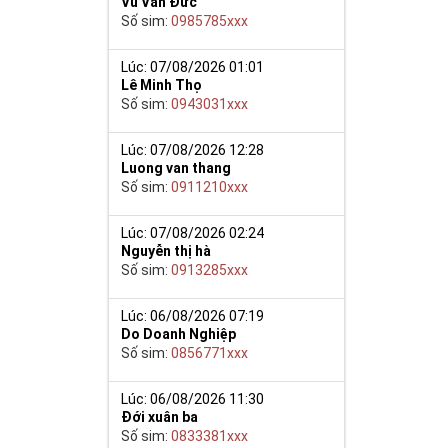
Vũ Văn Đức
Số sim:
0985785xxx
Lúc: 07/08/2026 01:01
Lê Minh Thọ
Số sim:
0943031xxx
Lúc: 07/08/2026 12:28
Luong van thang
Số sim:
0911210xxx
Lúc: 07/08/2026 02:24
Nguyễn thị hà
Số sim:
0913285xxx
Lúc: 06/08/2026 07:19
năng tập trung
Do Doanh Nghiệp
h và ý chí sắt
Số sim:
0856771xxx
Lúc: 06/08/2026 11:30
Đới xuân ba
, phát lộc,
Số sim:
0833381xxx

****************

*Exercise*:
The reply must hold every line above exactly as written and none of the pictures.

*Response*:
Vũ Văn Đức
Số sim:
0985785xxx
Lúc: 07/08/2026 01:01
Lê Minh Thọ
Số sim:
0943031xxx
Lúc: 07/08/2026 12:28
Luong van thang
Số sim:
0911210xxx
Lúc: 07/08/2026 02:24
Nguyễn thị hà
Số sim:
0913285xxx
Lúc: 06/08/2026 07:19
năng tập trung
Do Doanh Nghiệp
h và ý chí sắt
Số sim:
0856771xxx
Lúc: 06/08/2026 11:30
Đới xuân ba
, phát lộc,
Số sim:
0833381xxx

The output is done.